6. The flexible recycling system according to claim 5, characterized in that the end of the flexible arm (6) has a hollowed-out structure, which is a radial through hole penetrating the flexible arm (6); the hollow structure comprises a conical hole (63) and a cylindrical hole (64), the propeller is arranged at the junction of the conical hole and the cylindrical hole, and the conical hole is arranged on the inner side of the bell mouth guiding structure.

7. A flexible recycling system according to claim 1, characterized in that the guiding grooves (31) are evenly distributed in the circumference of the fixing plate (3), the number of the guiding grooves (31) being 6.

8. A flexible recycling system according to claim 1, characterized in that said connecting arm (5) is cylindrical, the axis of said connecting arm (5) being perpendicular to the plane of said fixing plate.

9. A method for flexible recovery of multi-diameter AUV dock-lock, the method comprising dock-locking an AUV with the flexible recovery system for multi-diameter AUV dock-lock of any one of claims 1-8.

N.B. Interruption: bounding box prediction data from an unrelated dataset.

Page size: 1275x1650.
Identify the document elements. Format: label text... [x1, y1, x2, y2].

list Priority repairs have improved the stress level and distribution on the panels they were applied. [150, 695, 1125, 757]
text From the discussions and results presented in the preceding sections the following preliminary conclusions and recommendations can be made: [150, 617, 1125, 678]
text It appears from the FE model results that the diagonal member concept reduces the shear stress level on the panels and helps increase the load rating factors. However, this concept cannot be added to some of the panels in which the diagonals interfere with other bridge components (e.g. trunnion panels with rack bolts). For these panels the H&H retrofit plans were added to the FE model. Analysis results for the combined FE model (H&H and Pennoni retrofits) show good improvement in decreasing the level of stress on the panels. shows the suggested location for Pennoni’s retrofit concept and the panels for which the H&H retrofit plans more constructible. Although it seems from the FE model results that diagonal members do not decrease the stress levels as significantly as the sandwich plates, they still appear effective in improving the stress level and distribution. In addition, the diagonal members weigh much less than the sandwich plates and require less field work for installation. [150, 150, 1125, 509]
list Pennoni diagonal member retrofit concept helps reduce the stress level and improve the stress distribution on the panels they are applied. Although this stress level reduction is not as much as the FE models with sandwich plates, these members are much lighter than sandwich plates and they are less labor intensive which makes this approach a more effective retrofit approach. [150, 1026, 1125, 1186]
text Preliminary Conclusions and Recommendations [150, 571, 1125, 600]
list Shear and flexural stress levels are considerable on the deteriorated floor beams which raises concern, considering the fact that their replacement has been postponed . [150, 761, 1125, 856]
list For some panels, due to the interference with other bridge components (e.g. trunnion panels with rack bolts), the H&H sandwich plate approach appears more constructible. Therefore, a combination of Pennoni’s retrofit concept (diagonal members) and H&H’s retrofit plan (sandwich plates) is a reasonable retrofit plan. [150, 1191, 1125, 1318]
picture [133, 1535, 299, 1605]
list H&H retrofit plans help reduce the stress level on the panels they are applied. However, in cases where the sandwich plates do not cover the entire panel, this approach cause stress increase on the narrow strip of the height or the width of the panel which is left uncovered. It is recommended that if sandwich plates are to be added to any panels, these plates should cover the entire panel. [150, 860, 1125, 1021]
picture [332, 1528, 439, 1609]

10. The method according to claim 9, characterized in that the method comprises:

the driving disc is driven to rotate by a certain angle through the first driving device, so that the space formed by surrounding the connecting arms is matched with the peripheral size of the AUV;

after the AUV enters a space formed by encircling the plurality of connecting arms, driving the plurality of flexible arms to attach to the AUV, and completing butt joint;

after the plurality of flexible arms are attached to the AUV, the tail ends of the flexible arms are driven by the second driving device to lock the AUV.